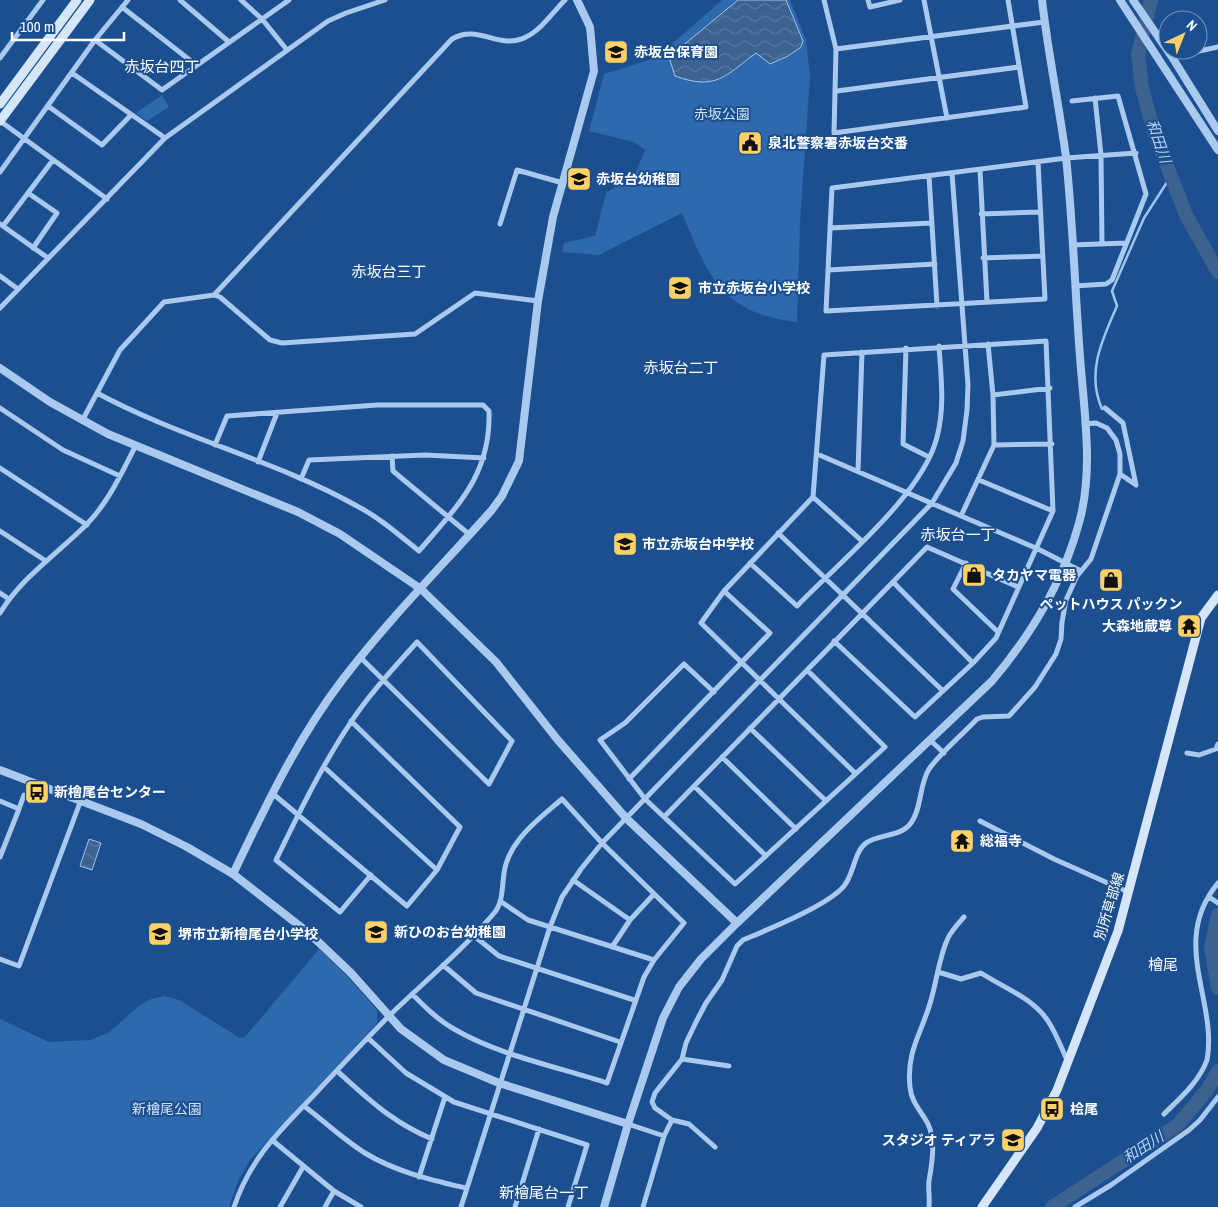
<svg xmlns="http://www.w3.org/2000/svg" width="1218" height="1207" font-family="'Archivo Narrow','Noto Sans JP',sans-serif">
	<style>
		.green { fill: #2e69ad }
		.water { fill: url(#water-waves); stroke: #9cc4f0 }
		.lines { fill: none; stroke-linecap: round; stroke-linejoin: round }
		.stream { stroke: #9cc4f0; stroke-width: 2.5 }
		.river { stroke: #3c6290; stroke-width: 14 }
		.minor { stroke: #a9c9ee; stroke-width: 5 }
		.tertiary { stroke: #a9c9ee; stroke-width: 8 }
		.secondary { stroke: #d6e6fa; stroke-width: 9 }
		.labels { text-anchor: middle; dominant-baseline: central; stroke-width: 4; stroke-linejoin: round; paint-order: stroke }
		.poi-label { font-size: 14px; font-weight: bold; fill: #fff; stroke: #1b4f8f; text-anchor: start }
		.park-label { font-size: 14px; fill: #cfe3fa; stroke: #1b4f8f }
		.street-label { font-size: 14px; fill: #fff; stroke: #1b4f8f }
		.neighbourhood-label { font-size: 15px; fill: #fff; stroke: #1b4f8f }
		.water-label { font-size: 15px; font-style: italic; fill: #b5d3f5; stroke: #1b4f8f }
	</style>
	<defs>
		<pattern id="water-waves" width="16" height="10" patternUnits="userSpaceOnUse" patternTransform="scale(1.25)"><rect width="16" height="10" fill="#3c6290"/><path d="M0 5q4-4 8 0t8 0" fill="none" stroke="#597aa1"/></pattern>
	</defs>
	<rect width="100%" height="100%" fill="#1b4f8f"/>
	<path class="green" d="M722,0H790L806,40L810,77L800,223L797,322C722,314 708,276 682,213L599,255L562,252L564,243L595,236L606,193L635,174L645,150L634,142L589,131L604,74L649,60L663,52Z
		M162,95L169,107L147,121L136,113Z
		M319,949L348,977L377,1010V1023L250,1160L238,1181L229,1207H0V1019L49,1042L90,1040L108,1033L139,1006L151,999L164,996L179,1000L240,1038L245,1037Z"/>
	<path class="water" d="M738,0H786L803,41L801,47L788,56L770,64L756,53C725,76 716,91 675,76L669,57Z
		M89,839L101,843L92,870L80,866Z"/>
	<g class="lines">
		<path class="stream" d="M1102,409C1086,373 1102,340 1117,306L1112,291L1144,218L1171,176"/>
		<path class="river" d="M1151,0L1138,54L1142,88L1154,132L1186,215L1218,272
			M1218,915L1211,947L1218,988
			M1052,1207L1178,1125L1207,1090L1218,1071"/>
		<path class="minor" d="M180,0L229,42
			M241,0L262,19L287,50
			M824,0L836,49L834,133L1026,107L1008,0
			M868,0L870,7L900,0
			M924,0L947,118
			M122,7L196,65
			M95,40L162,90L289,0
			M836,49L1044,22
			M1172,57L1218,47
			M0,58L43,0
			M72,73L165,138
			M837,91L1019,67
			M1095,98L1101,155L1102,244
			M1072,101L1118,96L1146,194L1112,280L1106,284L1075,286
			M48,106L102,145L131,115
			M0,121L107,199
			M1038,162L1045,299L826,311L832,188L1066,158L1136,153
			M980,170L987,302
			M0,172L95,40L128,0
			M929,176L937,306
			M28,193L57,213L33,248
			M981,214L1040,212
			M0,224L48,258
			M500,224L517,170L563,183
			M3,226L53,160
			M830,228L932,223
			M1072,245L1126,243
			M983,258L1043,256
			M828,270L935,264
			M0,276L18,289
			M214,295L452,39C479,23 498,51 526,37C541,30 553,12 565,0
			M0,308L165,138L328,21L346,13L385,0
			M906,348L903,444L929,457
			M97,393C180,438 275,460 357,506C380,518 399,535 419,551C458,505 491,475 489,411L483,405H377L227,416L215,445
			M993,395L1050,388
			M0,408L63,450L120,476
			M1105,408L1123,423L1136,485
			M82,421L120,350L164,302L214,295L220,297L270,340L282,343L415,334L475,293L538,301
			M994,445L1052,444
			M817,454L1038,549L1081,571
			M392,456L393,471L470,535
			M258,462L277,413
			M0,468L87,525
			M858,471L862,352
			M1120,474L1136,485
			M301,479L309,460L425,455L484,458
			M979,480L1053,511
			M813,497L862,541
			M961,516L994,445L993,395L988,344
			M0,531L46,561
			M778,533L943,691
			M750,563L797,606C838,563 923,495 937,437C945,407 941,377 939,346
			M966,563L953,589L998,632
			M893,582L973,663
			M0,593L9,599
			M0,613C22,577 57,554 86,525C108,503 121,474 135,447
			M834,641L915,717L973,663L996,638L1053,511L1046,341L824,355L813,497L724,591L701,623L855,773
			M360,657L489,784L512,741L417,642C394,668 370,693 351,722C322,765 299,813 276,860L340,912L371,875
			M714,692L684,664L625,723L600,740L645,799L735,884L885,747L807,670
			M351,721L460,827L437,870
			M750,728L826,801
			M931,741L944,753
			M1187,753L1199,755L1216,749L1218,744
			M722,757L796,829
			M629,779L770,633L724,591
			M694,786L766,856
			M272,793L407,906L437,870L324,767
			M0,801L19,809L0,857
			M19,809L24,795
			M664,817L927,547L1018,587
			M980,821L1054,859L1128,892
			M573,880L630,920
			M1209,897L1218,903
			M500,901L528,920L654,960
			M473,935L499,956L634,1000
			M612,947L630,920L654,894
			M0,959L19,966L81,800
			M443,965L476,993L620,1042
			M938,972L961,979L981,973C1004,988 1033,998 1048,1021C1056,1033 1061,1047 1067,1060
			M368,1038L406,1073L454,1102L587,1145L568,1207
			M682,1059L729,1066
			M337,1071C370,1100 390,1121 432,1139
			M304,1106C324,1121 344,1140 365,1153C396,1172 432,1180 466,1188
			M1164,1114C1180,1098 1199,1082 1207,1060C1218,1001 1169,942 1218,883
			M672,1120L689,1124L715,1147
			M628,1124L664,1136
			M272,1140L334,1191L361,1207
			M419,1177L445,1097
			M234,1207C251,1157 279,1132 314,1095C339,1068 364,1041 390,1015C425,981 464,949 495,912C505,899 501,879 506,864C514,837 541,817 562,799L602,843L684,923L654,960L644,977L607,1083C558,1067 498,1055 454,1029C438,1020 425,1007 412,994
			M280,1207L303,1167
			M325,1207L334,1191
			M461,1207L550,927L562,897L581,869L602,843L932,503L956,463L963,441L967,410L968,385L952,173
			M515,1207L539,1129
			M643,1207L664,1136L672,1120L655,1108L652,1102L655,1093L682,1059L686,1043L696,1022L706,1003L722,980L737,946L743,940C767,930 829,905 844,886C854,874 854,852 866,843C879,834 901,837 911,823C922,808 919,785 929,769C942,751 962,735 977,719L983,717L1009,716L1035,687L1056,654L1061,639L1062,622L1066,600L1077,576L1091,559L1120,474V454L1116,440L1107,428L1096,423L1084,424
			M929,1207C930,1198 928,1189 929,1181C932,1163 936,1141 928,1124C922,1112 911,1102 910,1087C906,1051 922,1033 931,1000C937,980 939,957 948,938C952,930 958,924 964,917
			M1075,1207L1111,1185L1189,1130L1200,1120L1218,1097"/>
		<path class="tertiary" d="M1120,0L1218,150
			M1133,0L1172,57L1218,131
			M0,368L50,402L108,434L298,512L340,534L421,589L496,662L557,739L626,818L737,923
			M0,770L141,824L187,847L233,874L310,934L351,973L401,1029L444,1060L499,1083L628,1124
			M233,874C265,807 297,739 343,679C388,620 441,567 491,511L502,496L519,461L538,301L553,217L594,71L590,27L577,0
			M604,1207L628,1124L663,1018L679,987L701,959L737,923L992,681C1031,635 1063,582 1079,523C1094,470 1084,411 1080,357C1075,291 1073,223 1066,157C1059,105 1048,53 1042,0"/>
		<path class="secondary" d="M0,104L77,0
			M0,121L90,0
			M982,1207L1037,1128L1057,1090L1118,931L1201,618L1218,595"/>
	</g>
	<defs>
		<symbol id="school-square" viewBox="-11 -11 22 22"><rect x="-9" y="-9" width="18" height="18" rx="4" fill="#ffd166" stroke="#1b4f8f"/><path d="M0-5L7-2L0 1L-7-2ZM-4 1L0 2.5L4 1V4Q0 6-4 4Z" fill="#111"/></symbol>
		<symbol id="civic-square" viewBox="-11 -11 22 22"><rect x="-9" y="-9" width="18" height="18" rx="4" fill="#ffd166" stroke="#1b4f8f"/><path d="M-.6-6.5H3V-4.5H.6V-3L4-1V1h2V6H-6V1h2V-1L-.6-3ZM-1.2 2.5V6h2.4V2.5Z" fill="#111"/></symbol>
		<symbol id="shop-square" viewBox="-11 -11 22 22"><rect x="-9" y="-9" width="18" height="18" rx="4" fill="#ffd166" stroke="#1b4f8f"/><path d="M-5-2.5h2.3a2.7 3.5 0 0 1 5.4 0H5L5.5 6h-11ZM-1.5-2.5h3a1.5 2.3 0 0 0-3 0Z" fill="#111"/></symbol>
		<symbol id="temple-square" viewBox="-11 -11 22 22"><rect x="-9" y="-9" width="18" height="18" rx="4" fill="#ffd166" stroke="#1b4f8f"/><path d="M0-6L5-2H3V0L6.5 2.5H4V6H1.5V3h-3V6H-4V2.5H-6.5L-3 0V-2H-5Z" fill="#111"/></symbol>
		<symbol id="bus-square" viewBox="-11 -11 22 22"><rect x="-9" y="-9" width="18" height="18" rx="4" fill="#ffd166" stroke="#1b4f8f"/><path d="M-5-6H5V4H4V6H2V4H-2V6H-4V4H-5ZM-3.5-4V0h7V-4ZM-3.5 1.2v1.5H-2V1.2ZM2 1.2v1.5H3.5V1.2Z" fill="#111"/></symbol>
	</defs>
	<g fill-rule="evenodd">
		<use href="#school-square" x="602" y="38" width="28" height="28"/>
		<use href="#civic-square" x="736" y="129" width="28" height="28"/>
		<use href="#school-square" x="565" y="165" width="28" height="28"/>
		<use href="#school-square" x="666" y="274" width="28" height="28"/>
		<use href="#school-square" x="611" y="530" width="28" height="28"/>
		<use href="#shop-square" x="960" y="561" width="28" height="28"/>
		<use href="#shop-square" x="1097" y="566" width="28" height="28"/>
		<use href="#temple-square" x="1175" y="612" width="28" height="28"/>
		<use href="#bus-square" x="23" y="778" width="28" height="28"/>
		<use href="#temple-square" x="948" y="827" width="28" height="28"/>
		<use href="#school-square" x="362" y="918" width="28" height="28"/>
		<use href="#school-square" x="146" y="920" width="28" height="28"/>
		<use href="#bus-square" x="1038" y="1095" width="28" height="28"/>
		<use href="#school-square" x="999" y="1126" width="28" height="28"/>
	</g>
	<g class="labels">
		<g class="poi-label">
			<text x="634" y="52">赤坂台保育園</text>
			<text x="768" y="143">泉北警察署赤坂台交番</text>
			<text x="596" y="179">赤坂台幼稚園</text>
			<text x="698" y="288">市立赤坂台小学校</text>
			<text x="642" y="544">市立赤坂台中学校</text>
			<text x="992" y="575">タカヤマ電器</text>
			<text x="1111" y="604" text-anchor="middle">ペットハウス パックン</text>
			<text x="1172" y="626" text-anchor="end">大森地蔵尊</text>
			<text x="54" y="792">新檜尾台センター</text>
			<text x="980" y="841">総福寺</text>
			<text x="394" y="932">新ひのお台幼稚園</text>
			<text x="178" y="934">堺市立新檜尾台小学校</text>
			<text x="1070" y="1109">桧尾</text>
			<text x="996" y="1140" text-anchor="end">スタジオ ティアラ</text>
		</g>
		<g class="park-label">
			<text x="722" y="114">赤坂公園</text>
			<text x="167" y="1109">新檜尾公園</text>
		</g>
		<g class="street-label">
			<text transform="translate(1109 906) rotate(-73)">別所草部線</text>
		</g>
		<g class="neighbourhood-label">
			<text x="162" y="66">赤坂台四丁</text>
			<text x="389" y="271">赤坂台三丁</text>
			<text x="681" y="367">赤坂台二丁</text>
			<text x="958" y="534">赤坂台一丁</text>
			<text x="1163" y="964">檜尾</text>
			<text x="544" y="1192">新檜尾台一丁</text>
		</g>
		<g class="water-label">
			<text transform="translate(1159 141) rotate(71)">和田川</text>
			<text transform="translate(1143 1147) rotate(-33)">和田川</text>
		</g>
	</g>
	<g transform="translate(1183 35) rotate(43)"><circle r="24" fill="#1b4f8f" stroke="#7695bc"/>
	<path d="M0-4L9 19L0 12L-9 19Z" fill="#ffd166"/>
	<text y="-8" font-size="14" font-weight="bold" text-anchor="middle" fill="#ffffff">N</text>
	</g>
	<path d="M12 32v8h112v-8" fill="none" stroke="#ffffff" stroke-width="2.5"/>
	<text x="20" y="32" font-size="15" fill="#ffffff" stroke="#1b4f8f" stroke-width="4" paint-order="stroke">100 m</text>
</svg>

****************************************

Everything from the line with "M966,563L953,589L998,632" through the line with "M714,692L684,664L625,723L600,740L645,799L735,884L885,747L807,670" in the listing above must be retyped exactly, with nothing added.

:: RESULT OF THIS EXERCISE ::
			M966,563L953,589L998,632
			M893,582L973,663
			M0,593L9,599
			M0,613C22,577 57,554 86,525C108,503 121,474 135,447
			M834,641L915,717L973,663L996,638L1053,511L1046,341L824,355L813,497L724,591L701,623L855,773
			M360,657L489,784L512,741L417,642C394,668 370,693 351,722C322,765 299,813 276,860L340,912L371,875
			M714,692L684,664L625,723L600,740L645,799L735,884L885,747L807,670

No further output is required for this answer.